Hommage au dernier tailleur de limes d'Arnay
La carte postale ci-dessus, qui représentait Pierre RENAUDIN, avait pour légende : Le dernier tailleur de limes à la main - 2007. Onze ans après, le 6 juillet, cet homme de bien passionné par l’histoire de sa ville nous quittait. Il y a peu de mois encore, il fréquentait nos archives départementales, où ses compétences d’ancien inspecteur des contributions indirectes lui rendaient aisées les recherches sur les propriétés bâties et leurs habitants.

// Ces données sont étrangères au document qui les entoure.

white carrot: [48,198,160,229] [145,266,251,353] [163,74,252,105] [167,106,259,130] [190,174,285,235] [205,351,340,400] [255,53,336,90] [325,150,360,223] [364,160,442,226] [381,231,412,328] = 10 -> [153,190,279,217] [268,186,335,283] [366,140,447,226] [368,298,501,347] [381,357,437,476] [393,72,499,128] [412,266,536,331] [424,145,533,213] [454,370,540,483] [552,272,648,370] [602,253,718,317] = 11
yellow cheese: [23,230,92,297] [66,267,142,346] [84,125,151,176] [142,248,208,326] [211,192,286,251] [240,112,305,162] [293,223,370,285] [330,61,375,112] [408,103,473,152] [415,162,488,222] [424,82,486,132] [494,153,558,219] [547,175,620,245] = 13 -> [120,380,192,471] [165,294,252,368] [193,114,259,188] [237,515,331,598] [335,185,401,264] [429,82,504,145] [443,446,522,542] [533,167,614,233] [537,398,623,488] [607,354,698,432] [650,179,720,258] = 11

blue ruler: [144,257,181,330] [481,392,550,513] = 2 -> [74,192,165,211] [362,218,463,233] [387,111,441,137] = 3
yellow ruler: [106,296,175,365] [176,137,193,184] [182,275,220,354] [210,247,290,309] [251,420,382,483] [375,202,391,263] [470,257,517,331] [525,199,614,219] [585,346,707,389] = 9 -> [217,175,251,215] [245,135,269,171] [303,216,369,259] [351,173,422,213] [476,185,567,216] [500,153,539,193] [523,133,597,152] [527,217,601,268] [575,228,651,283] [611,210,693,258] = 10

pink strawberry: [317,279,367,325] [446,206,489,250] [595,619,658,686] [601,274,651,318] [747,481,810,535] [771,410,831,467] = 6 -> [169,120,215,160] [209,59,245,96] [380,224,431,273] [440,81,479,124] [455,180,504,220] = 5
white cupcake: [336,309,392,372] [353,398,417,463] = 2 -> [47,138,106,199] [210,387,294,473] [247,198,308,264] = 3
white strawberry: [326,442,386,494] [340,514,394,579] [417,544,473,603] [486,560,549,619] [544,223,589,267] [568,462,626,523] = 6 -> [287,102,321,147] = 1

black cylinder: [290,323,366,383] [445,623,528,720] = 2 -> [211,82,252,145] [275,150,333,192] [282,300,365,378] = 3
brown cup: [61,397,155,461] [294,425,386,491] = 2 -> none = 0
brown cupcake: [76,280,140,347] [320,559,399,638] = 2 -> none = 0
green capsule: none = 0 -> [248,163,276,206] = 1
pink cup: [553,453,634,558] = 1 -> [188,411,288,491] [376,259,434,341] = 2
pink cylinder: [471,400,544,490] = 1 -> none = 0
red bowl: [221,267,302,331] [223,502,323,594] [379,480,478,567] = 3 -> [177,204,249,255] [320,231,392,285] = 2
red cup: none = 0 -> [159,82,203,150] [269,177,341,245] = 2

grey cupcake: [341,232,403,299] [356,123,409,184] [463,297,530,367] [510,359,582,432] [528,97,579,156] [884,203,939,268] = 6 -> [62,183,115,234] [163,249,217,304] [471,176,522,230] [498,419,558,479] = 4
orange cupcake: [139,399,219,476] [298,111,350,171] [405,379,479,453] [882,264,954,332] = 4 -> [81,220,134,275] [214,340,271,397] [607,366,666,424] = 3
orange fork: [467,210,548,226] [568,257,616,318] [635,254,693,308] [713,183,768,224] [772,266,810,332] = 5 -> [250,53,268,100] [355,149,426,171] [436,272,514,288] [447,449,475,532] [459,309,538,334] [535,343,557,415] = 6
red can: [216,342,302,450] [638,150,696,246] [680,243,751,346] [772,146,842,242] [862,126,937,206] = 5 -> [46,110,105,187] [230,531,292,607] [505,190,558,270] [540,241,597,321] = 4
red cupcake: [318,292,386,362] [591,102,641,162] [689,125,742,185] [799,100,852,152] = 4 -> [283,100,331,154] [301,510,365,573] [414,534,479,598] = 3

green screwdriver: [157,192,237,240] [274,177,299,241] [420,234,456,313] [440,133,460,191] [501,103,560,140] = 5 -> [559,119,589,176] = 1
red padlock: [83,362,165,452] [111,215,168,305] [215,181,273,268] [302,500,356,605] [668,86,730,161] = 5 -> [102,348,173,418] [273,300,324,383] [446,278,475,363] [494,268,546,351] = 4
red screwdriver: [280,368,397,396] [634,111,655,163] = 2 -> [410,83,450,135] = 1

Ses nombreuses études ont porté sur les apothicaires de 1500 à 2006, sur les auberges et cafés du XIXème et du
début du XXème siècle, sur les habitations de la place Bonaventure des Périers (maisons LOYDREAU, MICHOT, BOURGOGNE, café de la Place et café du Nord), de la rue César-Lavirotte (maison LAVIROTTE), et de la place du Craquelin (Le Salon de coiffure du Logis des Trois Roys). Il allait terminer l’histoire de la maison abritant aujourd’hui l’hôtel-restaurant Chez Camille et des habitations détruites en 1943, place Edouard-Herriot, pour permettre le passage de vedettes allemandes. Il se passionna aussi pour l’histoire de la manufacture de limes, râpes & outils (PROUTAT, MICHOT et THOMERET, puis THOMERET et CREUSVAUX, et enfin THOMERET) qui fit vivre tant d’Arnétois entre 1845 et 1956 : Pierre consacra 12 brochures traitant des techniques de fabrication des limes ou de l’usine arnétoise, car la limerie fut, durant trois générations, une histoire de famille chez les RENAUDIN:
Son grand-père Léonce-Alexandre (1850-1920), natif des Vosges, fut d’abord forgeron de limes aux forges de son village, puis fut embauché comme ouvrier à la limerie d’Arnay en 1873. C’est en 1903 qu’il s’installa à son compte au faubourg St-Jacques, comme fabricant et retailleur de limes. Son père Albert (1900-1973) signa en 1928 avec M.PROUTAT un contrat de 10 ans de chef de fabrication. Il créa en 1942, dans sa maison du 15 rue Saulnier, sa propre entreprise de fabricant et retailleur de limes et râpes, qui perdura jusqu’en 1960.
Pierre, né à Arnay en 1940, bien qu’ayant choisi une autre voie, ne cessa de cultiver le souvenir de ce passé industriel et familial, profitant de toutes les occasions qui lui étaient offertes pour le faire revivre, présentant ses collections dans des expositions où il faisait des démonstrations de taille de limes, donnant des conférences, publiant des brochures ou écrivant dans des revues spécialisées. En voici quelques exemples :
En 2007, il fit paraître un article sur la fabrication des limes dans La forge, revue de l’Association Française de Forge (AFF), de Paris. En janvier 2009, il donna à l’Académie des Sciences Arts et Belles Lettres de Dijon une conférence intitulée : Les tailleurs de limes d’Arnay-le-Duc, et la même année il refit cet exposé en Suisse. En 2014, l’Office de Tourisme du Pays d’Arnay présenta son exposition : La lime dans tous ses états. Mémoire d’une tradition industrielle. Il était présent aussi aux fêtes des métiers et du pain de Civry-en-Montagne, aux salons du livre de la Maison
Régionale des Arts de la Table, aux Estivales d’Arnay, et à bien d’autres manifestations encore à travers la France.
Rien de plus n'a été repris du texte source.